Several weeks ago I had a few bad days in a row. What seemed like a small miscommunication, blindsided me by becoming a huge issue and ended in me receiving harsh emails and phone calls from an HR person at work. As I sat at my desk fighting back tears I also fought back the urge to scream, “I JUST WANNA GO HOME!!” I was tired – tired of cultural misunderstandings and trying to be Ugandan. Tired of not quite knowing what was going on and making mistakes.
After a few days and some damage control, I had some time to think about my reaction. I’ve realized that away from my home country and my comfort zone, bad days are exaggerated in my mind. Not getting along with one individual turns into me thinking that
Ugandans don’t like me. A miscommunication turns into me thinking that, despite my best efforts, I’m doing a bad job of cross-cultural communication. Frustrations compounded by heat and dust leave me thinking that everything would just magically be better if I was in the U.S.
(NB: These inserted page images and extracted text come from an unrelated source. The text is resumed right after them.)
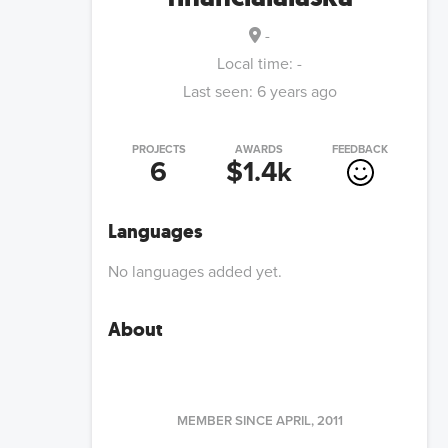
-
Local time:
-
Last seen:
6 years ago
PROJECTS
AWARDS
FEEDBACK
6
$1.4k
Languages
No languages added yet.
About
MEMBER SINCE
APRIL, 2011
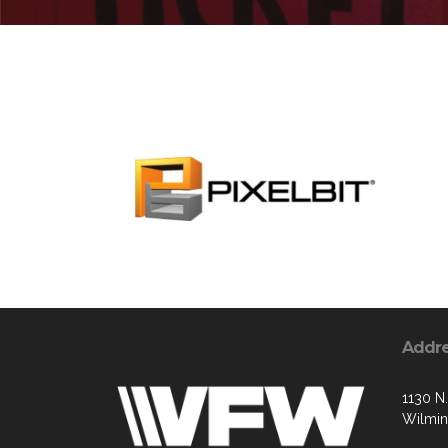
Addr
1130 N.
Wilmin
My reaction reminded me of a story I heard about a certain Muzungu (white person) who was trying to conduct business at a bank that had lost electricity. After a long series of frustrations the man lost his cool and yelled in the middle of the bank, “I HATE UGANDA!” before storming out. The Ugandans who witnessed his outburst shrugged their shoulders said to each other, “Well then, why doesn’t he leave?”
What that man and I forgot is that bad days happen everywhere – even back in the comfort of our home countries. And no matter where I land in the world, I can’t always get along with everyone. This does not mean that I am failing at cross-cultural communication and friendship, it just means that we’re all human. I’ll click with some people and not with others and I’ll always make mistakes.
A message to myself and other ex-pats: Let’s try to dial down the drama when we make mistakes or things get frustrating. Personally, I’m going to try to generalize less and relax more.
And a message to those living in their home countries: Remember to be patient with all of us outsiders. Some of us are really trying our best, and we do really want to be here even if we seem to act irrationally sometimes!